A Lament for the Dead Pets of Our Childhood
SSAA, euphonium (or horn), synthesizer, string quartet
8’ (2019)
Text by A. E. Stallings
Commissioned and premiered by the Pepperdine University Women’s Choir, Lincoln Hanks, conductor
A LAMENT FOR THE DEAD PETS OF OUR CHILDHOOD
Even now I dream of rabbits murdered
By loose dogs in the dark, the saved-up voice
Spilt on that last terror, or the springtime
Of lost baby rabbits, grey and blind
As moles, that slipped from birth and from the nest
Into a grey, blind rain, became the mud.
And still I gather up their shapes in dreams,
Those poor, leftover Easter eggs, all grey.
That’s how we found out death: the strangled bird
Undone by a toy hung in his cage,
The foundling that would never last the night,
Be it pigeon, crippled snake, the kitten
Whose very fleas forsook it in the morning
While we nursed a hangover of hope.
After the death of pets, dolls lay too still
And wooden in the cradle, sister, after
We learned death: not hell, no ghosts or angels,
But a cold thing in the image of a warm thing,
Limp as sleep without the twitch of dreams.
—A. E. Stallings
PROGRAM NOTE
“A huge number of fairy tales and nursery rhymes have dark sides, and we do a disservice to Disneyfy everything for kids. Children are aware that bad things happen, that people die and animals die, and when that’s incorporated into something like a story or a poem, where it’s put into some sort of order, where it’s controlled, it becomes less threatening, and they know they’re dealing with the truth, that we’re not hiding things. But when death isn’t mentioned at all, when the monster is only a monster because he is lonely and wants to make friends, we offer a false sense of security. In fact, it doesn't tangle with any of their real concerns; it’s a completely false world. I think it’s nice to bring the real world into something controlled like a story and a poem. Giving up something, a character, an animal in a story or poem, is practice for giving up something closer later.”—A. E. Stallings in The Cortland Review, February 2002.
More than any other living poet, I find myself drawn to and inspired by the work of Alicia Stallings. There is deep poignancy and beauty in her poetry, masterfully crafted and full of vivid imagery. This poem mourns the loss of childhood innocence while acknowledging the inevitability of that loss.

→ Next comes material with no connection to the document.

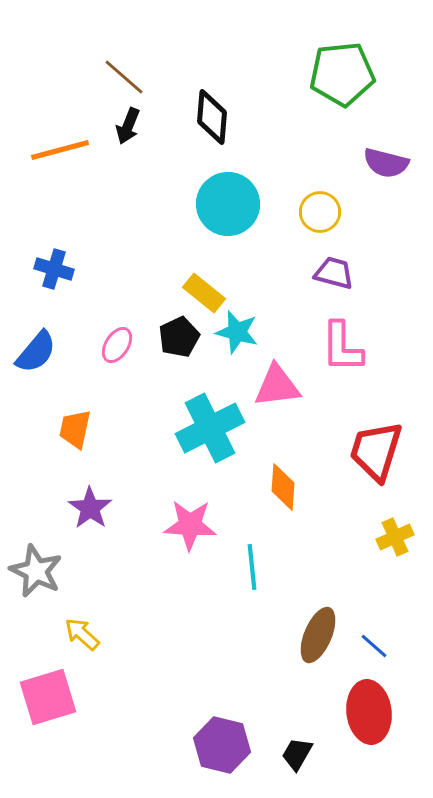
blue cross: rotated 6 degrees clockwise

As adults we try in vain to make sense of senseless world, and a part of us yearns to recapture our lost naiveté. And still, there is a melancholic beauty in the universality of this human condition.
I dedicate this piece to Lincoln Hanks and the Pepperdine Women’s Chorus. I would also like to remember two of my close friends who passed away suddenly in the last several months: Corinna Conti and Dominic Gregorio.